En conséquence, la demande de restitution de 3.000 € au titre de l’acquisition du moteur, sur le fondement des articles L. 211-1 et L. 212-1 du Code de la Consommation est mal fondée.

Par ailleurs, la SASU VLM n’apporte pas la preuve de la non-conformité du moteur qui lui a été vendu, aucun rapport n’ayant mis en évidence l’existence d’un désordre affectant le moteur.

Sur ce,

Il n’est pas contesté que la SARL MOTEURS 60 est intervenue pour essayer de réparer le moteur ;

Attendu qu’il résulte des pièces versées aux débats, notamment de la correspondance électronique du 6 septembre 2023 et de la prise en charge du moteur en atelier par la société venderesse, que cette dernière a reconnu des dysfonctionnements ;

Attendu que le moteur n’a pas été remplacé ni rendu fonctionnel, ce qui constitue un manquement à l’obligation de délivrance conforme ;

Qu’il n’est pas contesté que la facture produite mentionne une garantie de six mois ou 10.000 kilomètres, ce qui implique un engagement contractuel de conformité ou de bon fonctionnement ;

Qu’il n’est pas contesté que la clause de garantie figurant sur la facture engage la société venderesse à livrer un moteur fonctionnel ou à remédier aux défauts constatés dans le délai convenu ;

Force est de constater qu’il n’est pas établi que ce moteur ait pu être utilisé depuis l’achat ;

Attendu que dans ces conditions, le défaut de conformité est établi ;

Qu’il convient de dire la SASU VLM, recevable et bien fondée en ses demandes en statuant dans les termes ci-après ;

 

Sur la demande de dommages et intérêts :

La SASU VLM ne justifie pas d’un préjudice commercial dont elle serait victime.

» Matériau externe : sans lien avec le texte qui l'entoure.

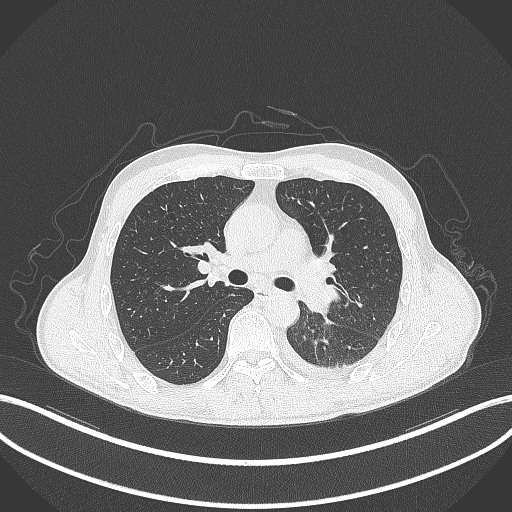
Chest CT, one axial slice. Position 201 of 295 along the scan axis. Reconstruction kernel B70f. 120 kVp. Lung window (W 1500 / L -600 HU). 512 × 512 image matrix. Patient: male, 47 years. Case-level facts recorded for this patient, not image findings: clinical TNM (as recorded): T3 N1 M1c.
Outlined on this slice (rectangle marked by the reading radiologist):
- lung tumour (recorded histology: small cell carcinoma): bounding box <296,276,342,316> (left, top, right, bottom; pixels)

Dès lors, cette demande doit être rejetée, faute de démonstration du lien de causalité et de l’étendue du dommage.

 

Sur les dépens et l’article 700 du CPC :

La SASU VLM demande au Tribunal de condamner la SARL MOTEURS 60, à lui payer une somme de 3.000 € en application des dispositions de l'article 700 du CPC, ainsi qu’aux dépens,

Aux termes de l’article 696 du CPC, la SARL MOTEURS 60 qui voit sa cause succomber doit être condamnée aux dépens.

Il convient en conséquence, de la condamner aux dépens et à payer à la SASU VLM la somme de 1.500 € en statuant dans les termes ci-après.

 

DISPOSITIF (décision proprement dite)                             (N.B. : mention ne figurant pas sur l’original)

PAR CES MOTIFS :

LE TRIBUNAL, après en avoir délibéré conformément à la loi, statuant publiquement par jugement contradictoire en premier ressort sur le rapport de Madame Nathalie PISCHEDDA,

* DIT la SASU VLM recevable et bien fondée en ses demandes,

* CONDAMNE la SARL MOTEURS 60 à payer à la SASU VLM la somme de 3.000 €,

* DIT la demande en dommages-intérêts de la SASU VLM recevable mais mal fondée,

* L’EN DÉBOUTE,

* CONDAMNE la SARL MOTEURS 60 aux dépens et à payer à la SASU VLM la somme de 1.500 € au titre de l’article 700 du CPC,

* Liquide les dépens du greffe à la somme de 66.13 € TTC dont TVA à 20 %, comprenant les frais de mise au rôle et de la présente décision.

Délibéré par Nathalie PISCHEDDA, Gérard TROCELLIER et Jean-Pierre CRINELLI, Juges.

La minute du présent jugement est signée par Madame Nathalie PISCHEDDA, présidente du délibéré, et par Maître Fabrice BERNARD, greffier.